Man fällt beim CISSP zuallererst deshalb durch, weil man sich auf die falsche Prüfung vorbereitet hat: eine Vorbereitung, die auf eine technische Prüfung zugeschnitten ist, während die Prüfung Entscheidungen abfragt. Das ist die Ursache Nummer eins, die sich aus fünfzig öffentlichen Erfahrungsberichten von Kandidaten zum Durchfallen und zum neuen Versuch ergibt, veröffentlicht zwischen Juli 2023 und Juni 2026 — Ursachen, die von durchgefallenen und später oft bestandenen Kandidaten selbst diagnostiziert wurden. Denn das ist die gute Nachricht dieses Themas: Die meisten dieser Berichte über das Nichtbestehen enden mit einem Bestehen.
Ist es wirklich selten, beim CISSP durchzufallen?
Nein. Von den fünfzig ausgewählten Erfahrungsberichten schildern vierunddreißig mindestens ein vom Autor erlebtes Nichtbestehen: elf unmittelbar danach geschriebene Beiträge und dreiundzwanzig Berichte über ein Bestehen nach einem oder mehreren Fehlversuchen. Die sechzehn Erfolge im ersten Anlauf beschreiben keine grundlegend andere Erfahrung: Fast alle handeln von einem Kandidaten, der während der Prüfung überzeugt war durchzufallen.
Dieses Verhältnis ist keine Durchfallquote — man veröffentlicht, weil man etwas zu erzählen hat —, aber es genügt, um festzuhalten, dass Durchfallen alltäglich ist und dass es sich wettmachen lässt. Was die häufig anzutreffende Behauptung angeht, „nur 20 % der Kandidaten bestehen im ersten Anlauf“, so stammt sie aus einem Kommentar ohne Quelle, und ISC2 veröffentlicht diese Art von Statistik nicht: sie ist nicht überprüfbar.

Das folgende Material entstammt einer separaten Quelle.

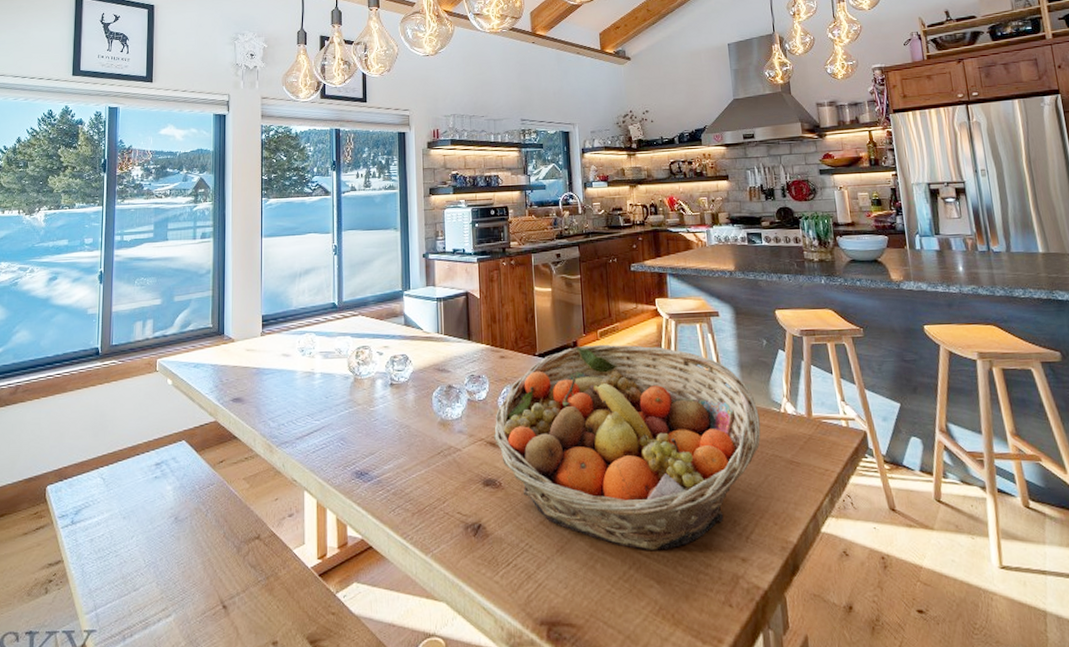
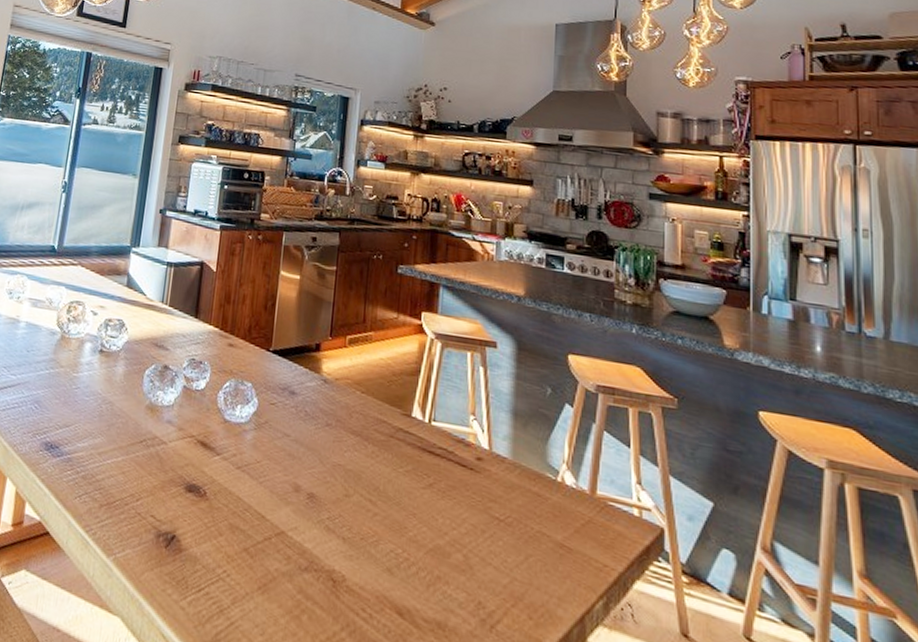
fruit basket: present [493,344,761,551] -> none [205,350,529,619]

| # | Selbstdiagnostizierte Ursache | Vorkommen in den Erfahrungsberichten |
|---|---|---|
| 1 | Zu technische Vorbereitung, falsche Antwortebene | ~12 von 34 Berichten |
| 2 | Reines Mindset ohne die Kenntnisse | 3 ausdrückliche Berichte |
| 3 | Einzelne, kostenlose oder veraltete Materialien | ~8 Berichte |
| 4 | Zeitmanagement und zu schnelles Lesen | ~6 Berichte |
| 5 | Übermäßiges Selbstvertrauen aufgrund von Erfahrung | 3 Berichte |
| 6 | Sprachbarriere Englisch | 2 ausdrückliche Berichte |
| 7 | Erschöpfung, Stress, Gesundheit | 4 Berichte |
| 8 | Administratives Scheitern vor Prüfungsbeginn | 1 Bericht |
Ein und derselbe Bericht vereint oft mehrere dieser Ursachen. Sie beschreiben hier, was bei durchgefallenen Kandidaten schiefgelaufen ist; ihr Gegenstück auf der Methodenseite, also die Lerngewohnheiten, die zu korrigieren sind, bevor es so weit kommt, wird in den Fehlern, die man bei der Vorbereitung auf den CISSP vermeiden sollte behandelt.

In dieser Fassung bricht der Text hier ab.